Task: Extract the text of every line below verbatim, leaving out the pictures.

[Start of Attachment]

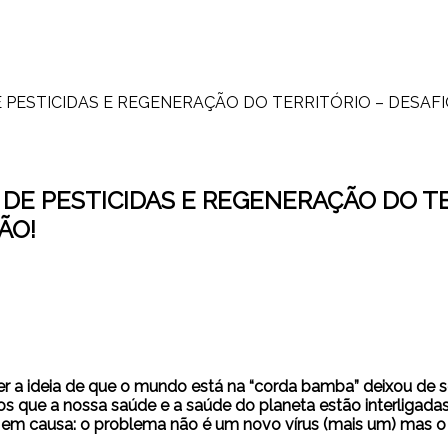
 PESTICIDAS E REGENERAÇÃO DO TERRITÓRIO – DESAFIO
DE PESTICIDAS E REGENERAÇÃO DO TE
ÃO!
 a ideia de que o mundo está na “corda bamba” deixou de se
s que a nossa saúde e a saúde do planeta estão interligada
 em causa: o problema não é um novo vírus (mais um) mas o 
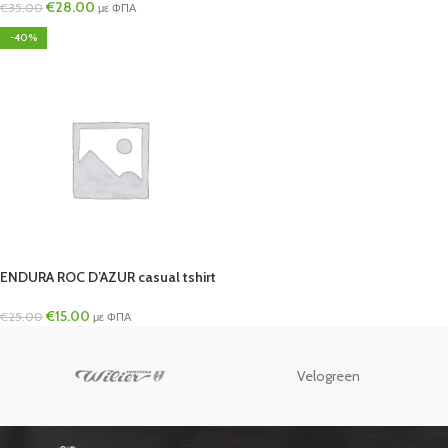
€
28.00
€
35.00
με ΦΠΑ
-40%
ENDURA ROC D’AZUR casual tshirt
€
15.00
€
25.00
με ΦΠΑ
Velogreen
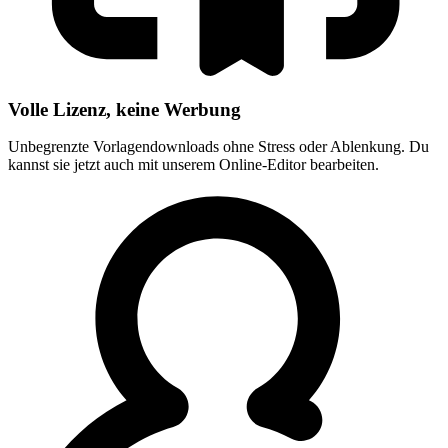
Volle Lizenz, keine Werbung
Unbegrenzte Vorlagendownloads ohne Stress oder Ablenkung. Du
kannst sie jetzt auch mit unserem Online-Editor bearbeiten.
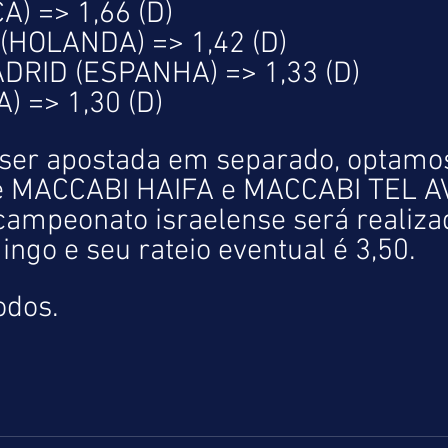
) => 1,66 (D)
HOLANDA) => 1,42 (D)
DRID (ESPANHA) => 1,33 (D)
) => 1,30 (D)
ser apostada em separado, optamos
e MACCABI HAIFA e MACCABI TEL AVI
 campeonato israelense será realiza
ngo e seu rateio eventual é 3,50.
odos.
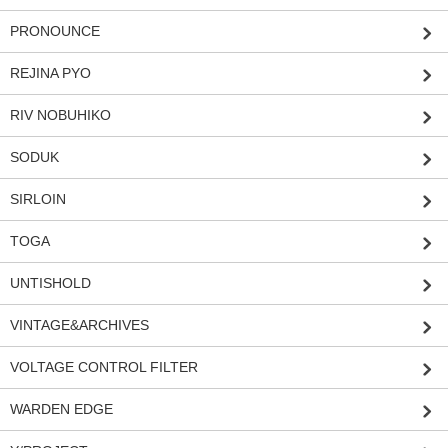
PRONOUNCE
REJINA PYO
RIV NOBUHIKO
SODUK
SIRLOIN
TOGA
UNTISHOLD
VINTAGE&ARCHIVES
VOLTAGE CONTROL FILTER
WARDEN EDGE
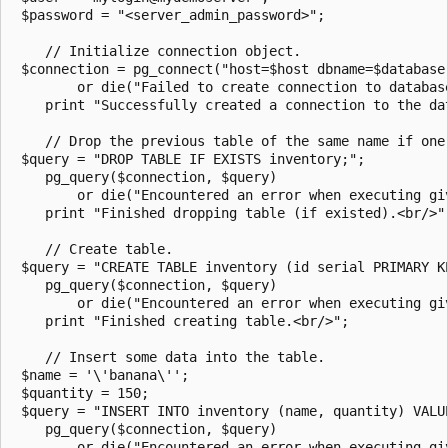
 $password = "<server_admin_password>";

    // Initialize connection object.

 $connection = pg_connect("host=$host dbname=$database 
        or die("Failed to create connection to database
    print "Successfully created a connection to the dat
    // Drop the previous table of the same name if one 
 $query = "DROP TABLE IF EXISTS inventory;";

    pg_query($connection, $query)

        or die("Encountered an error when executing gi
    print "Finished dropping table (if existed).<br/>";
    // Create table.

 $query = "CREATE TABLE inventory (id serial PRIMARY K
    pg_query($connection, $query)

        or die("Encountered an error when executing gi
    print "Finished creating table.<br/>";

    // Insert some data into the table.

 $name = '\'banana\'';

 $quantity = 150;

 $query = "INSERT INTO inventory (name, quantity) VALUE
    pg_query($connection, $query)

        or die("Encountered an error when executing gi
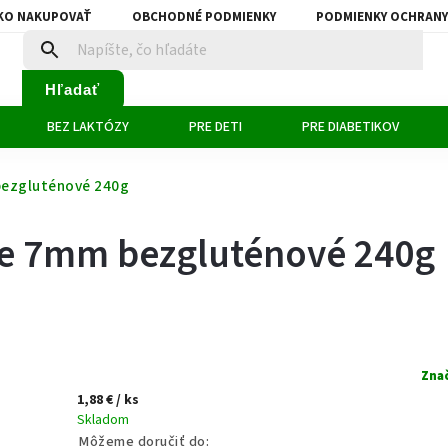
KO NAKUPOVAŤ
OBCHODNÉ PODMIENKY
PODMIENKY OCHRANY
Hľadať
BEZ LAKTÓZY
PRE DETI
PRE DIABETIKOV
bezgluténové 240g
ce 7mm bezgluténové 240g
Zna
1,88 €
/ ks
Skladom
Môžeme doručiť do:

[End of Attachment]

Expected answer:
 PESTICIDAS E REGENERAÇÃO DO TERRITÓRIO – DESAFIO
DE PESTICIDAS E REGENERAÇÃO DO TE
ÃO!
 a ideia de que o mundo está na “corda bamba” deixou de se
s que a nossa saúde e a saúde do planeta estão interligada
 em causa: o problema não é um novo vírus (mais um) mas o 
€
28.00
€
35.00
με ΦΠΑ
-40%
ENDURA ROC D’AZUR casual tshirt
€
15.00
€
25.00
με ΦΠΑ
Velogreen
Volle Lizenz, keine Werbung
Unbegrenzte Vorlagendownloads ohne Stress oder Ablenkung. Du
kannst sie jetzt auch mit unserem Online-Editor bearbeiten.
) => 1,66 (D)
HOLANDA) => 1,42 (D)
DRID (ESPANHA) => 1,33 (D)
) => 1,30 (D)
ser apostada em separado, optamos
e MACCABI HAIFA e MACCABI TEL AVI
 campeonato israelense será realiza
ngo e seu rateio eventual é 3,50.
odos.
PRONOUNCE
REJINA PYO
RIV NOBUHIKO
SODUK
SIRLOIN
TOGA
UNTISHOLD
VINTAGE&ARCHIVES
VOLTAGE CONTROL FILTER
WARDEN EDGE
 $password = "<server_admin_password>";

    // Initialize connection object.

 $connection = pg_connect("host=$host dbname=$database 
        or die("Failed to create connection to database
    print "Successfully created a connection to the dat
    // Drop the previous table of the same name if one 
 $query = "DROP TABLE IF EXISTS inventory;";

    pg_query($connection, $query)

        or die("Encountered an error when executing gi
    print "Finished dropping table (if existed).<br/>";
    // Create table.

 $query = "CREATE TABLE inventory (id serial PRIMARY K
    pg_query($connection, $query)

        or die("Encountered an error when executing gi
    print "Finished creating table.<br/>";

    // Insert some data into the table.

 $name = '\'banana\'';

 $quantity = 150;

 $query = "INSERT INTO inventory (name, quantity) VALUE
    pg_query($connection, $query)

        or die("Encountered an error when executing gi
KO NAKUPOVAŤ
OBCHODNÉ PODMIENKY
PODMIENKY OCHRANY
Hľadať
BEZ LAKTÓZY
PRE DETI
PRE DIABETIKOV
bezgluténové 240g
ce 7mm bezgluténové 240g
Zna
1,88 €
/ ks
Skladom
Môžeme doručiť do:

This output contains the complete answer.